I can figure out threading and the ROS part but I don't know much about OpenGL. Is it possible to do any of these 3 steps in parallel? Can OpenGL read and write textures at the same time? Or maybe while one texture is being rendered can I buffer the next texture? Or maybe I could use multiple framebuffers? I'm not sure about how OpenGL handles this.

Right now I'm getting 10 frames per second (fps). If I could just do 2 of these steps in parallel I could get to 15fps. If I could get all 3 in parallel that will push me to 25 fps.

Thank you!

mohammedari commented 4 years ago

Hello!

Yes, the measured time of glDrawElements is the time waiting for the completion of the rendering of the current frame, and all these three steps can be shortened if CPU and GPU can run asynchronously. If you need to write/read textures asynchronously, OpenGL provides an asynchronous data transfer method called Pixel Buffer Object, but unfortunately, I am not familiar with that.

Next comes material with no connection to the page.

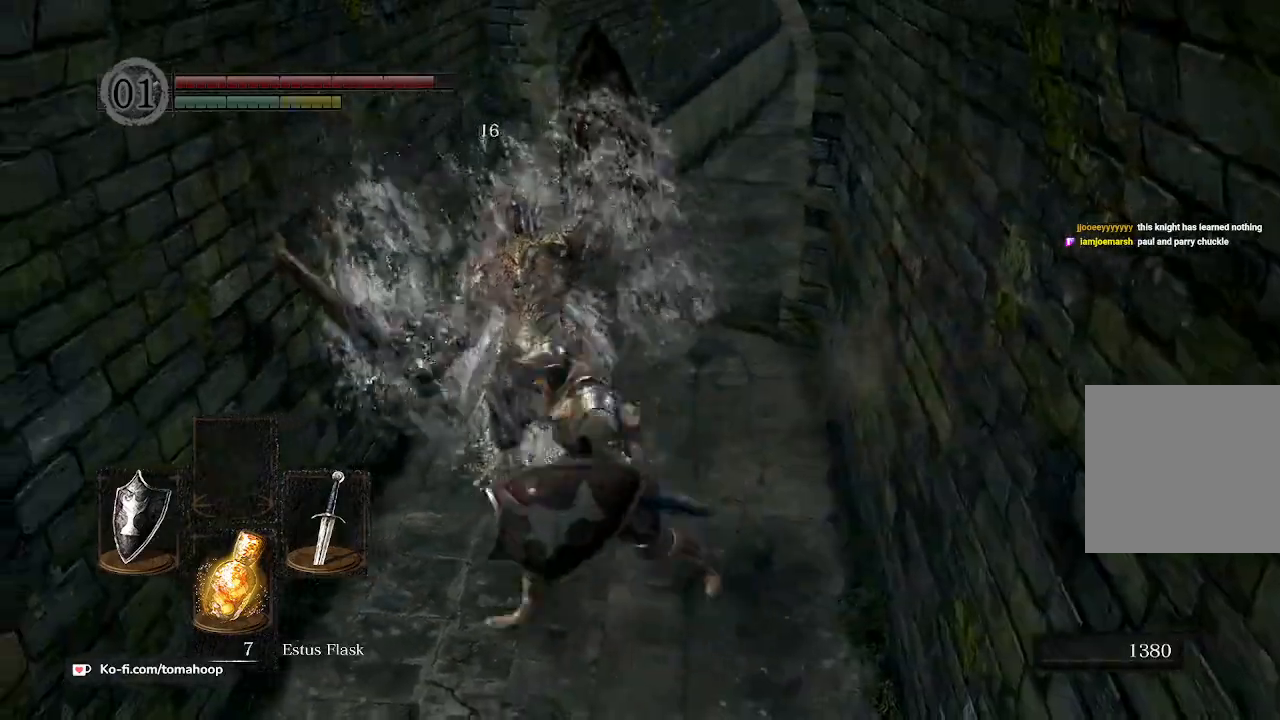
{"buttons": [], "left_stick": "right", "right_stick": "center", "events": [[133, "left_stick", "center"], [300, "left_stick", "down-right"], [400, "left_stick", "right"]]}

http://www.songho.ca/opengl/gl_pbo.html

You can prepare multiple PBOs and write and read data with glWrite/ReadPixels API instead of glTextureSubImage2D/glGetTextureImage API, but then you also have to sync CPU and GPU by yourself using Fence object instead of glFinish API currently does, so that CPU can publish the previous frame while GPU renders the current frame.

DanielArnett commented 4 years ago

Wonderful, I'll look into that, thank you!

On Thu, Jan 2, 2020, 6:17 AM Kazuyuki Arimatsu notifications@github.com wrote:

Hello!

Yes, the measured time of glDrawElements is the time waiting for the completion of the rendering of the current frame, and all these three steps can be shortened. If you need to write/read textures asynchronously, OpenGL provides an asynchronous data transfer method called Pixel Buffer Object, but unfortunately, I am not familiar with that.

http://www.songho.ca/opengl/gl_pbo.html

You can prepare multiple PBOs and write and read data with glWrite/ReadPixels API instead of glTextureSubImage2D/glGetTextureImage API, but then you also have to sync CPU and GPU by yourself using Fence object instead of glFinish API currently does, so that CPU can publish the previous frame while GPU renders the current frame.